Michael’s result is exciting because it sheds light on the origin of diversity.  Furthermore, the result seems obvious and leads me to wonder “why didn’t I think of that?”

Members of Bill Cresko’s lab (including Julian Catchen, Paul Hohenlohe, and Susan Bassham) gave a series of talks showcasing RAD tag sequencing [See here and here].  As a phylogeneticist, I am particularly interested in the potential to use RAD tags to identify sites that polymorphic within a population; these sites can be culled from phylogenetic analysis, thus removing a significant amount of “noise” when inferring inter-species phylogenies.

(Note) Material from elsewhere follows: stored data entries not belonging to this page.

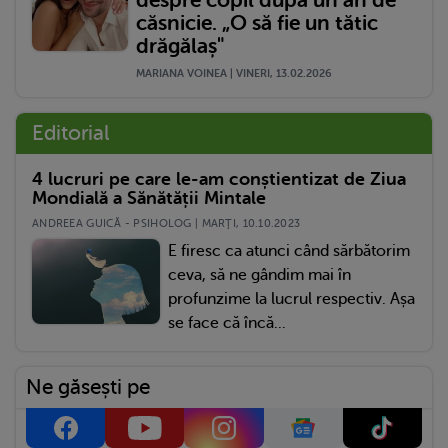
căsnicie. „O să fie un tătic
drăgălaș"
MARIANA VOINEA | VINERI, 13.02.2026
Editorial
4 lucruri pe care le-am conștientizat de Ziua
Mondială a Sănătății Mintale
ANDREEA GUICĂ - PSIHOLOG | MARŢI, 10.10.2023
E firesc ca atunci când sărbătorim
ceva, să ne gândim mai în
profunzime la lucrul respectiv. Așa
se face că încă...
Ne găsești pe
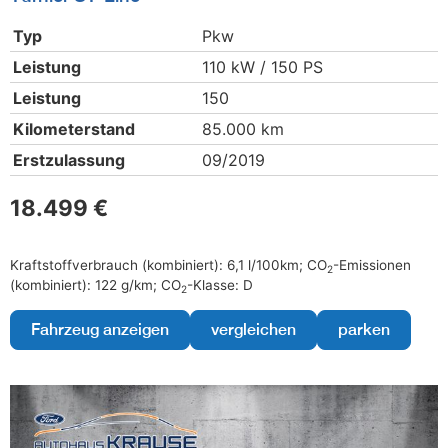
Typ
Pkw
Leistung
110 kW / 150 PS
Leistung
150
Kilometerstand
85.000 km
Erstzulassung
09/2019
18.499 €
Kraftstoffverbrauch (kombiniert):
6,1 l/100km
;
CO
-Emissionen
2
(kombiniert):
122 g/km
;
CO
-Klasse:
D
2
Fahrzeug anzeigen
vergleichen
parken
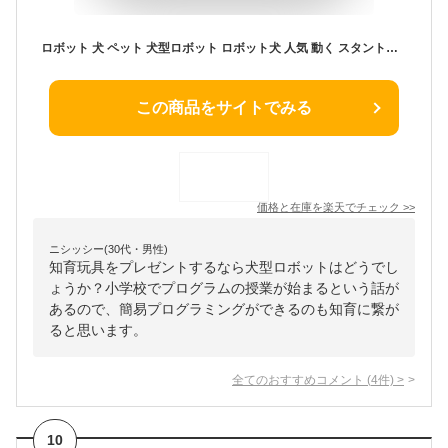
ロボット 犬 ペット 犬型ロボット ロボット犬 人気 動く スタントドッグ ペットロボット プログラミング 誕生日プレゼント 子供 おもちゃ 男の子 女の子 誕生日 プレゼント 小学生 子ども向け 知育玩具 知育おもちゃ 玩具 知育 おもちゃ 贈り物 家族 子ども 孫
この商品をサイトでみる
価格と在庫を
楽天
でチェック
>>
ニシッシー(30代・男性)
知育玩具をプレゼントするなら犬型ロボットはどうでし
ょうか？小学校でプログラムの授業が始まるという話が
あるので、簡易プログラミングができるのも知育に繋が
ると思います。
全てのおすすめコメント
(
4
件)
>
10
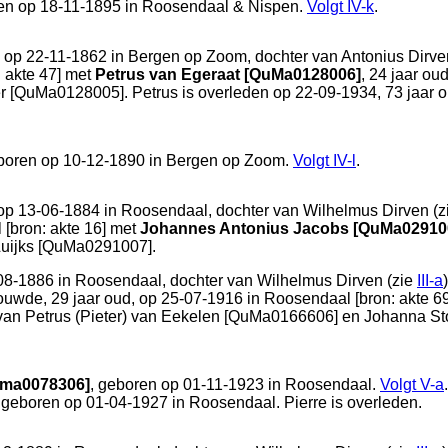
en op 18-11-1895 in
Roosendaal & Nispen
.
Volgt
IV-k
.
 op 22-11-1862 in
Bergen op Zoom
, dochter van
Antonius Dirve
: akte 47
] met
Petrus van Egeraat [QuMa0128006]
, 24 jaar ou
 [QuMa0128005]. Petrus is overleden op 22-09-1934, 73 jaar o
eboren op 10-12-1890 in
Bergen op Zoom
.
Volgt
IV-l
.
op 13-06-1884 in
Roosendaal
, dochter van
Wilhelmus Dirven (z
l
[
bron: akte 16
] met
Johannes Antonius Jacobs [QuMa02910
Luijks [QuMa0291007].
08-1886 in
Roosendaal
, dochter van
Wilhelmus Dirven (zie
III-a
trouwde, 29 jaar oud, op 25-07-1916 in
Roosendaal
[
bron: akte 6
 van
Petrus (Pieter) van Eekelen [QuMa0166606] en
Johanna Sto
uma0078306]
, geboren op 01-11-1923 in
Roosendaal
.
Volgt
V-a
.
, geboren op 01-04-1927 in
Roosendaal
. Pierre is overleden.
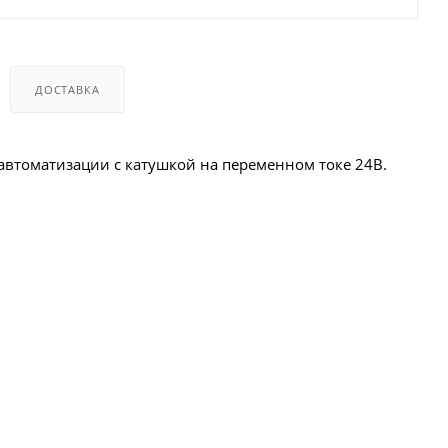
ДОСТАВКА
автоматизации с катушкой на переменном токе 24В.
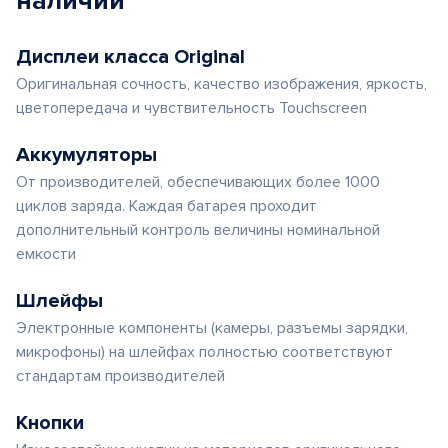
наличии
Дисплеи класса Original
Оригинальная сочность, качество изображения, яркость,
цветопередача и чувствительность Touchscreen
Аккумуляторы
От производителей, обеспечивающих более 1000
циклов заряда. Каждая батарея проходит
дополнительный контроль величины номинальной
емкости
Шлейфы
Электронные компоненты (камеры, разъемы зарядки,
микрофоны) на шлейфах полностью соответствуют
стандартам производителей
Кнопки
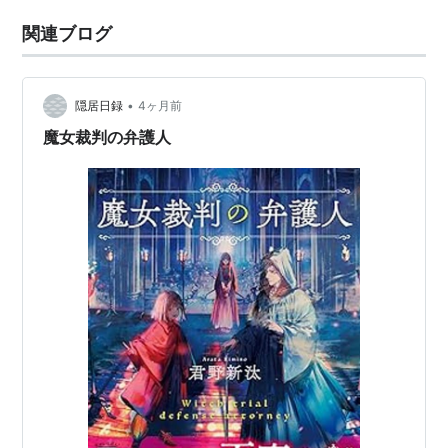
関連ブログ
•
隠居日録
4ヶ月前
魔女裁判の弁護人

My final highlight is David Pollock‘s talk titled “Adaptation, Convergence, and Context-Dependent Evolution.”  David investigated why a very long phylogenetic branch leads to the snake clade.  One explanation is found in the large number of mitochondrial mutations allowing snakes to rapidly alter their metabolism in order to digest large meals.  I think David’s talk was interesting because it was the first (and only?) at this meeting to connect specific protein-level mutations to organism-level phenotypic changes.

Did you attend EVO-WIBO?  If so, I encourage your comments down below.  What presentations did you think were noteworthy?